Праздничная гора | страница 4
– И чего? Этот камень и есть аждаха? Похож хоть? – спросил Анвар, снова прыгая на турник и свешиваясь оттуда вниз головой.
– Там в нем дырка насквозь, короче. А так не похож ни разу. Башир верит, говорит, эта дырка как раз от стрелы, а голова, говорит, сама отвалилась потом.
– Что он, в горах камней, что ли, не видел? – засмеялся Анвар, продолжая висеть вниз головой.
– Там камней мало – место такое. Я Баширу сказал, же есть, бида{Новшество с оттенком ереси (араб.).} это, бида. А он стал меня вахом обзывать. У этих суфиев все, кто им не верит, – вахи!
В доме послышались звуки настраиваемого пандура. Мага вынул телефон и присел на корточки:
– Сейчас марчелле позвоню одной.
Анвар запрокинул свое слегка угреватое лицо к небу. Молодой месяц слабо светил там, в неподвижности, едва вылавливая из тьмы недостроенную мансарду, торчащий из стены холостой фонарь и бельевые веревки. Вдруг чуть выше веревок испуганно метнулась летучая мышь. Анвар завертелся, тщетно силясь увидеть, куда она полетела. Меж тем звуки пандура в доме окрепли, и полилась протяжная народная мелодия, необъяснимо сочетавшаяся с этим вечером. «Вот интересно, – подумал Анвар. – Я вижу эту связь, а тот, кто играет или ест сейчас в комнате, – не видит».

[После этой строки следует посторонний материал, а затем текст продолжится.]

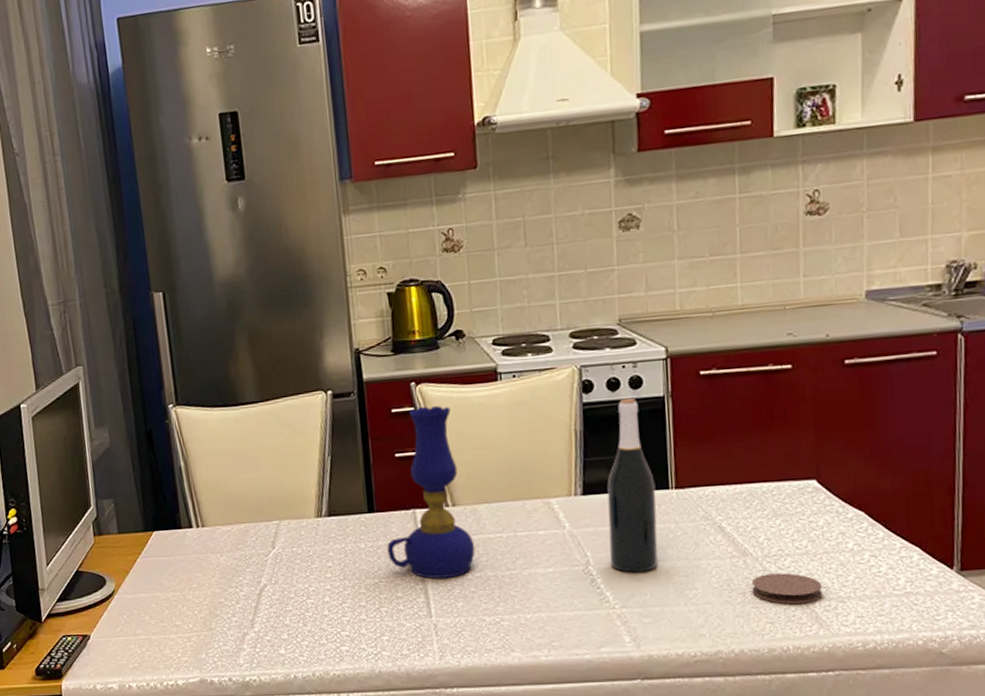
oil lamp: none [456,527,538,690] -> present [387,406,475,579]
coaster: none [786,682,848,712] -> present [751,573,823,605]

– А про Рохел-меэр слышал? Село заколдованное. Праздничная гора! То видно его, то нет. Говорят… Але, че ты, как ты? – перебил Мага сам себя, склабясь в трубку и отворачиваясь от Анвара. – Почему нельзя? Нормально разговаривай, е!.. Давай, да, подружек позови каких-нибудь и выскакивай… А че стало?.. Я про тебя все знаю, ты монашку не строй из себя… А че ты говоришь: я наезжаю – не наезжаю… Вот такая ты. Меня тоже не пригласила… А умняки не надо здесь кидать!..
Анвар зашел в дом. Юсуп, возвышаясь над столом, пел одну из народных песен, перебирая две нейлоновые струны пандура. Пение его сопровождалось ужимками и восклицаниями Керима «Ай!», «Уй!», «Мужчина!» и тому подобным. Раскрасневшаяся Гуля откинулась на диван, Дибир задумчиво смотрел на свой забинтованный палец. Зумруд беззвучно прищелкивала тонкими пальцами с осыпающейся мучной пыльцой, прикрыв глаза и поддаваясь течению напева.
Она видела себя, маленькую, в горском доме своей прабабушки, древней старухи, одетой в свободное туникообразное платье, слегка заправленное по бокам в широкие штаны. Под прабабушкиным ниспадающим вдоль спины каждодневным чохто{Национальный дагестанский женский головной убор. Сейчас чохто носят только редкие пожилые горянки.} прятался плоский обритый затылок, избавленный под старость от многолетнего бремени кос. Каждый день она уходила в горы на свой бедный скалистый участок и возвращалась, сгибаясь под стогом сена, с перепачканными землей полевыми орудиями.